03/11/2026 | Press release | Distributed by Public on 03/11/2026 04:34
Dans le Panorama de la cybermenace 2025, l'Agence nationale de la sécurité des systèmes d'information (ANSSI) présente le bilan d'une année marquée par une menace cyber toujours plus présente. Une pression constante toujours exercée par les mêmes attaquants d'origines étatiques ou cybercriminelles, à l'encontre d'une grande variété de cibles françaises.
Au cours de l'année 2025, l'ANSSI a traité, avec différents niveaux de mobilisation, 3 586 événements de sécurité, soit une diminution de 18 % par rapport à l'année précédente. Une diminution pouvant s'expliquer par les pics de signalements observés lors de la tenue des Jeux Olympiques et Paralympiques de Paris, entre les mois de mai et d'août 2024. Ainsi, 2 209 signalements et 1 366 incidents ont été portés à la connaissance de l'Agence en 2025 avec quatre secteurs d'activité qui ont été particulièrement visés : l'Éducation et la recherche (34 %), les ministères et les collectivités territoriales (24 %), la santé (10 %) et les télécommunications (9 %).
Au même titre que les années précédentes, l'ANSSI fait à nouveau le constat que les modes opératoires attaquants (MOA) qui ont ciblé les intérêts français sont liés à la Russie et à la Chine, principalement à des fins d'espionnage ou de pré-positionnement.
En effet, dans un contexte mondial où les tensions géopolitiques se renforcent chaque jour, des acteurs étatiques continuent de mettre en œuvre des moyens considérables afin de collecter des renseignements stratégiques dans le but de planifier des campagnes d'attaques. Au même moment, l'Agence observe que le ciblage d'infrastructures critiques, notamment issues des secteurs des télécommunications et de l'énergie, via des tentatives de sabotage, reste très prisé de ces acteurs. Le cas du secteur des télécommunications a été exploré par l'ANSSI dans (Ouvre une nouvelle fenêtre) un état de la menace sur les équipements mobiles où l'Agence détaille la nature de cette menace.

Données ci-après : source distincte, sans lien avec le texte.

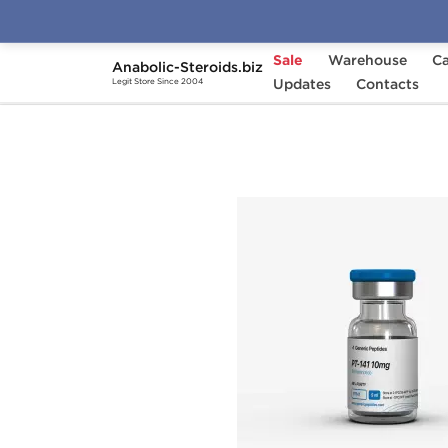
Sale
Warehouse
Ca
Anabolic-Steroids.biz
Home
Brands
Updates
Generic Peptides
Contacts
PT
Legit Store Since 2004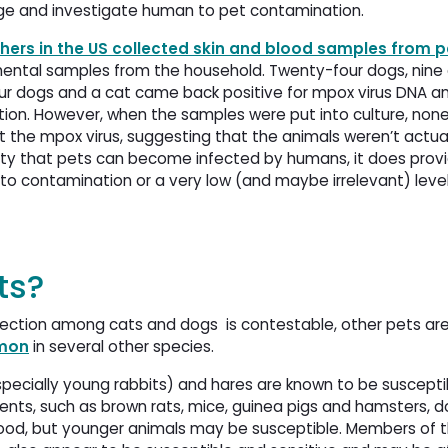
lenge and investigate human to pet contamination.
hers in the US collected skin and blood samples from pe
mental samples from the household. Twenty-four dogs, nine 
 Four dogs and a cat came back positive for mpox virus DNA 
ion. However, when the samples were put into culture, none
the mpox virus, suggesting that the animals weren’t actual
ility that pets can become infected by humans, it does pro
 to contamination or a very low (and maybe irrelevant) level
ts?
fection among cats and dogs is contestable, other pets ar
mmon
in several other species. 
specially young rabbits) and hares are known to be suscept
odents, such as brown rats, mice, guinea pigs and hamsters, 
thood, but younger animals may be susceptible. Members of t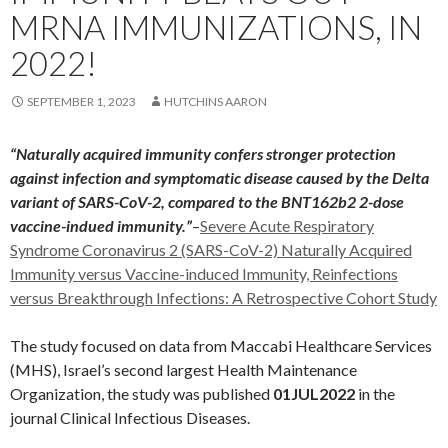
MRNA IMMUNIZATIONS, IN
2022!
SEPTEMBER 1, 2023
HUTCHINS AARON
“Naturally acquired immunity confers stronger protection
against infection and symptomatic disease caused by the Delta
variant of SARS-CoV-2, compared to the BNT162b2 2-dose
vaccine-indued immunity.”
–
Severe Acute Respiratory
Syndrome Coronavirus 2 (SARS-CoV-2) Naturally Acquired
Immunity versus Vaccine-induced Immunity, Reinfections
versus Breakthrough Infections: A Retrospective Cohort Study
The study focused on data from Maccabi Healthcare Services
(MHS), Israel’s second largest Health Maintenance
Organization, the study was published
01JUL2022
in the
journal Clinical Infectious Diseases.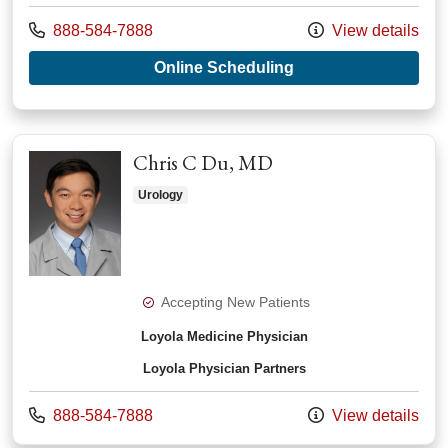
Call us at
888-584-7888
View details
with provider Kevin
Online Scheduling
Chris C Du, MD
Urology
Accepting New Patients
Loyola Medicine Physician
Loyola Physician Partners
Call us at
888-584-7888
View details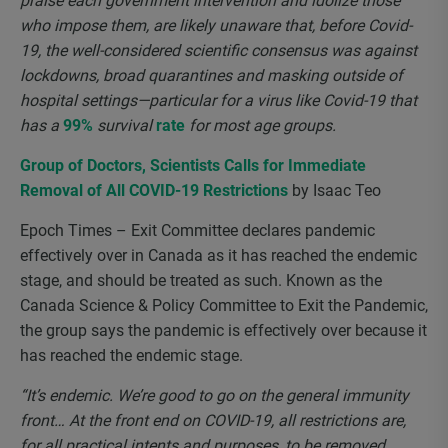
praise each government intervention and idolize those
who impose them, are likely unaware that, before Covid-
19, the well-considered scientific consensus was against
lockdowns, broad quarantines and masking outside of
hospital settings—particular for a virus like Covid-19 that
has a
99%
survival
rate
for most age groups.
Group of Doctors, Scientists Calls for Immediate
Removal of All COVID-19 Restrictions
by Isaac Teo
Epoch Times – Exit Committee declares pandemic
effectively over in Canada as it has reached the endemic
stage, and should be treated as such. Known as the
Canada Science & Policy Committee to Exit the Pandemic,
the group says the pandemic is effectively over because it
has reached the endemic stage.
“It’s endemic. We’re good to go on the general immunity
front… At the front end on COVID-19, all restrictions are,
for all practical intents and purposes, to be removed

L'année qui vient de s'écouler a également vu une recrudescence significative d'incidents en lien avec la cybercriminalité, comme en témoigne la multiplication du nombre d'exfiltrations de données. Il est important de noter que seuls 42 % des 460 événements de sécurité caractérisés comme possibles fuites de données, ont pu être associés à une fuite de donnée avérée. Bien que le vol de données ne résulte pas sur un gain considérable pour les attaquants, il constitue un coût majeur en termes de réponse à incidents pour les entités victimes de ce type d'attaque.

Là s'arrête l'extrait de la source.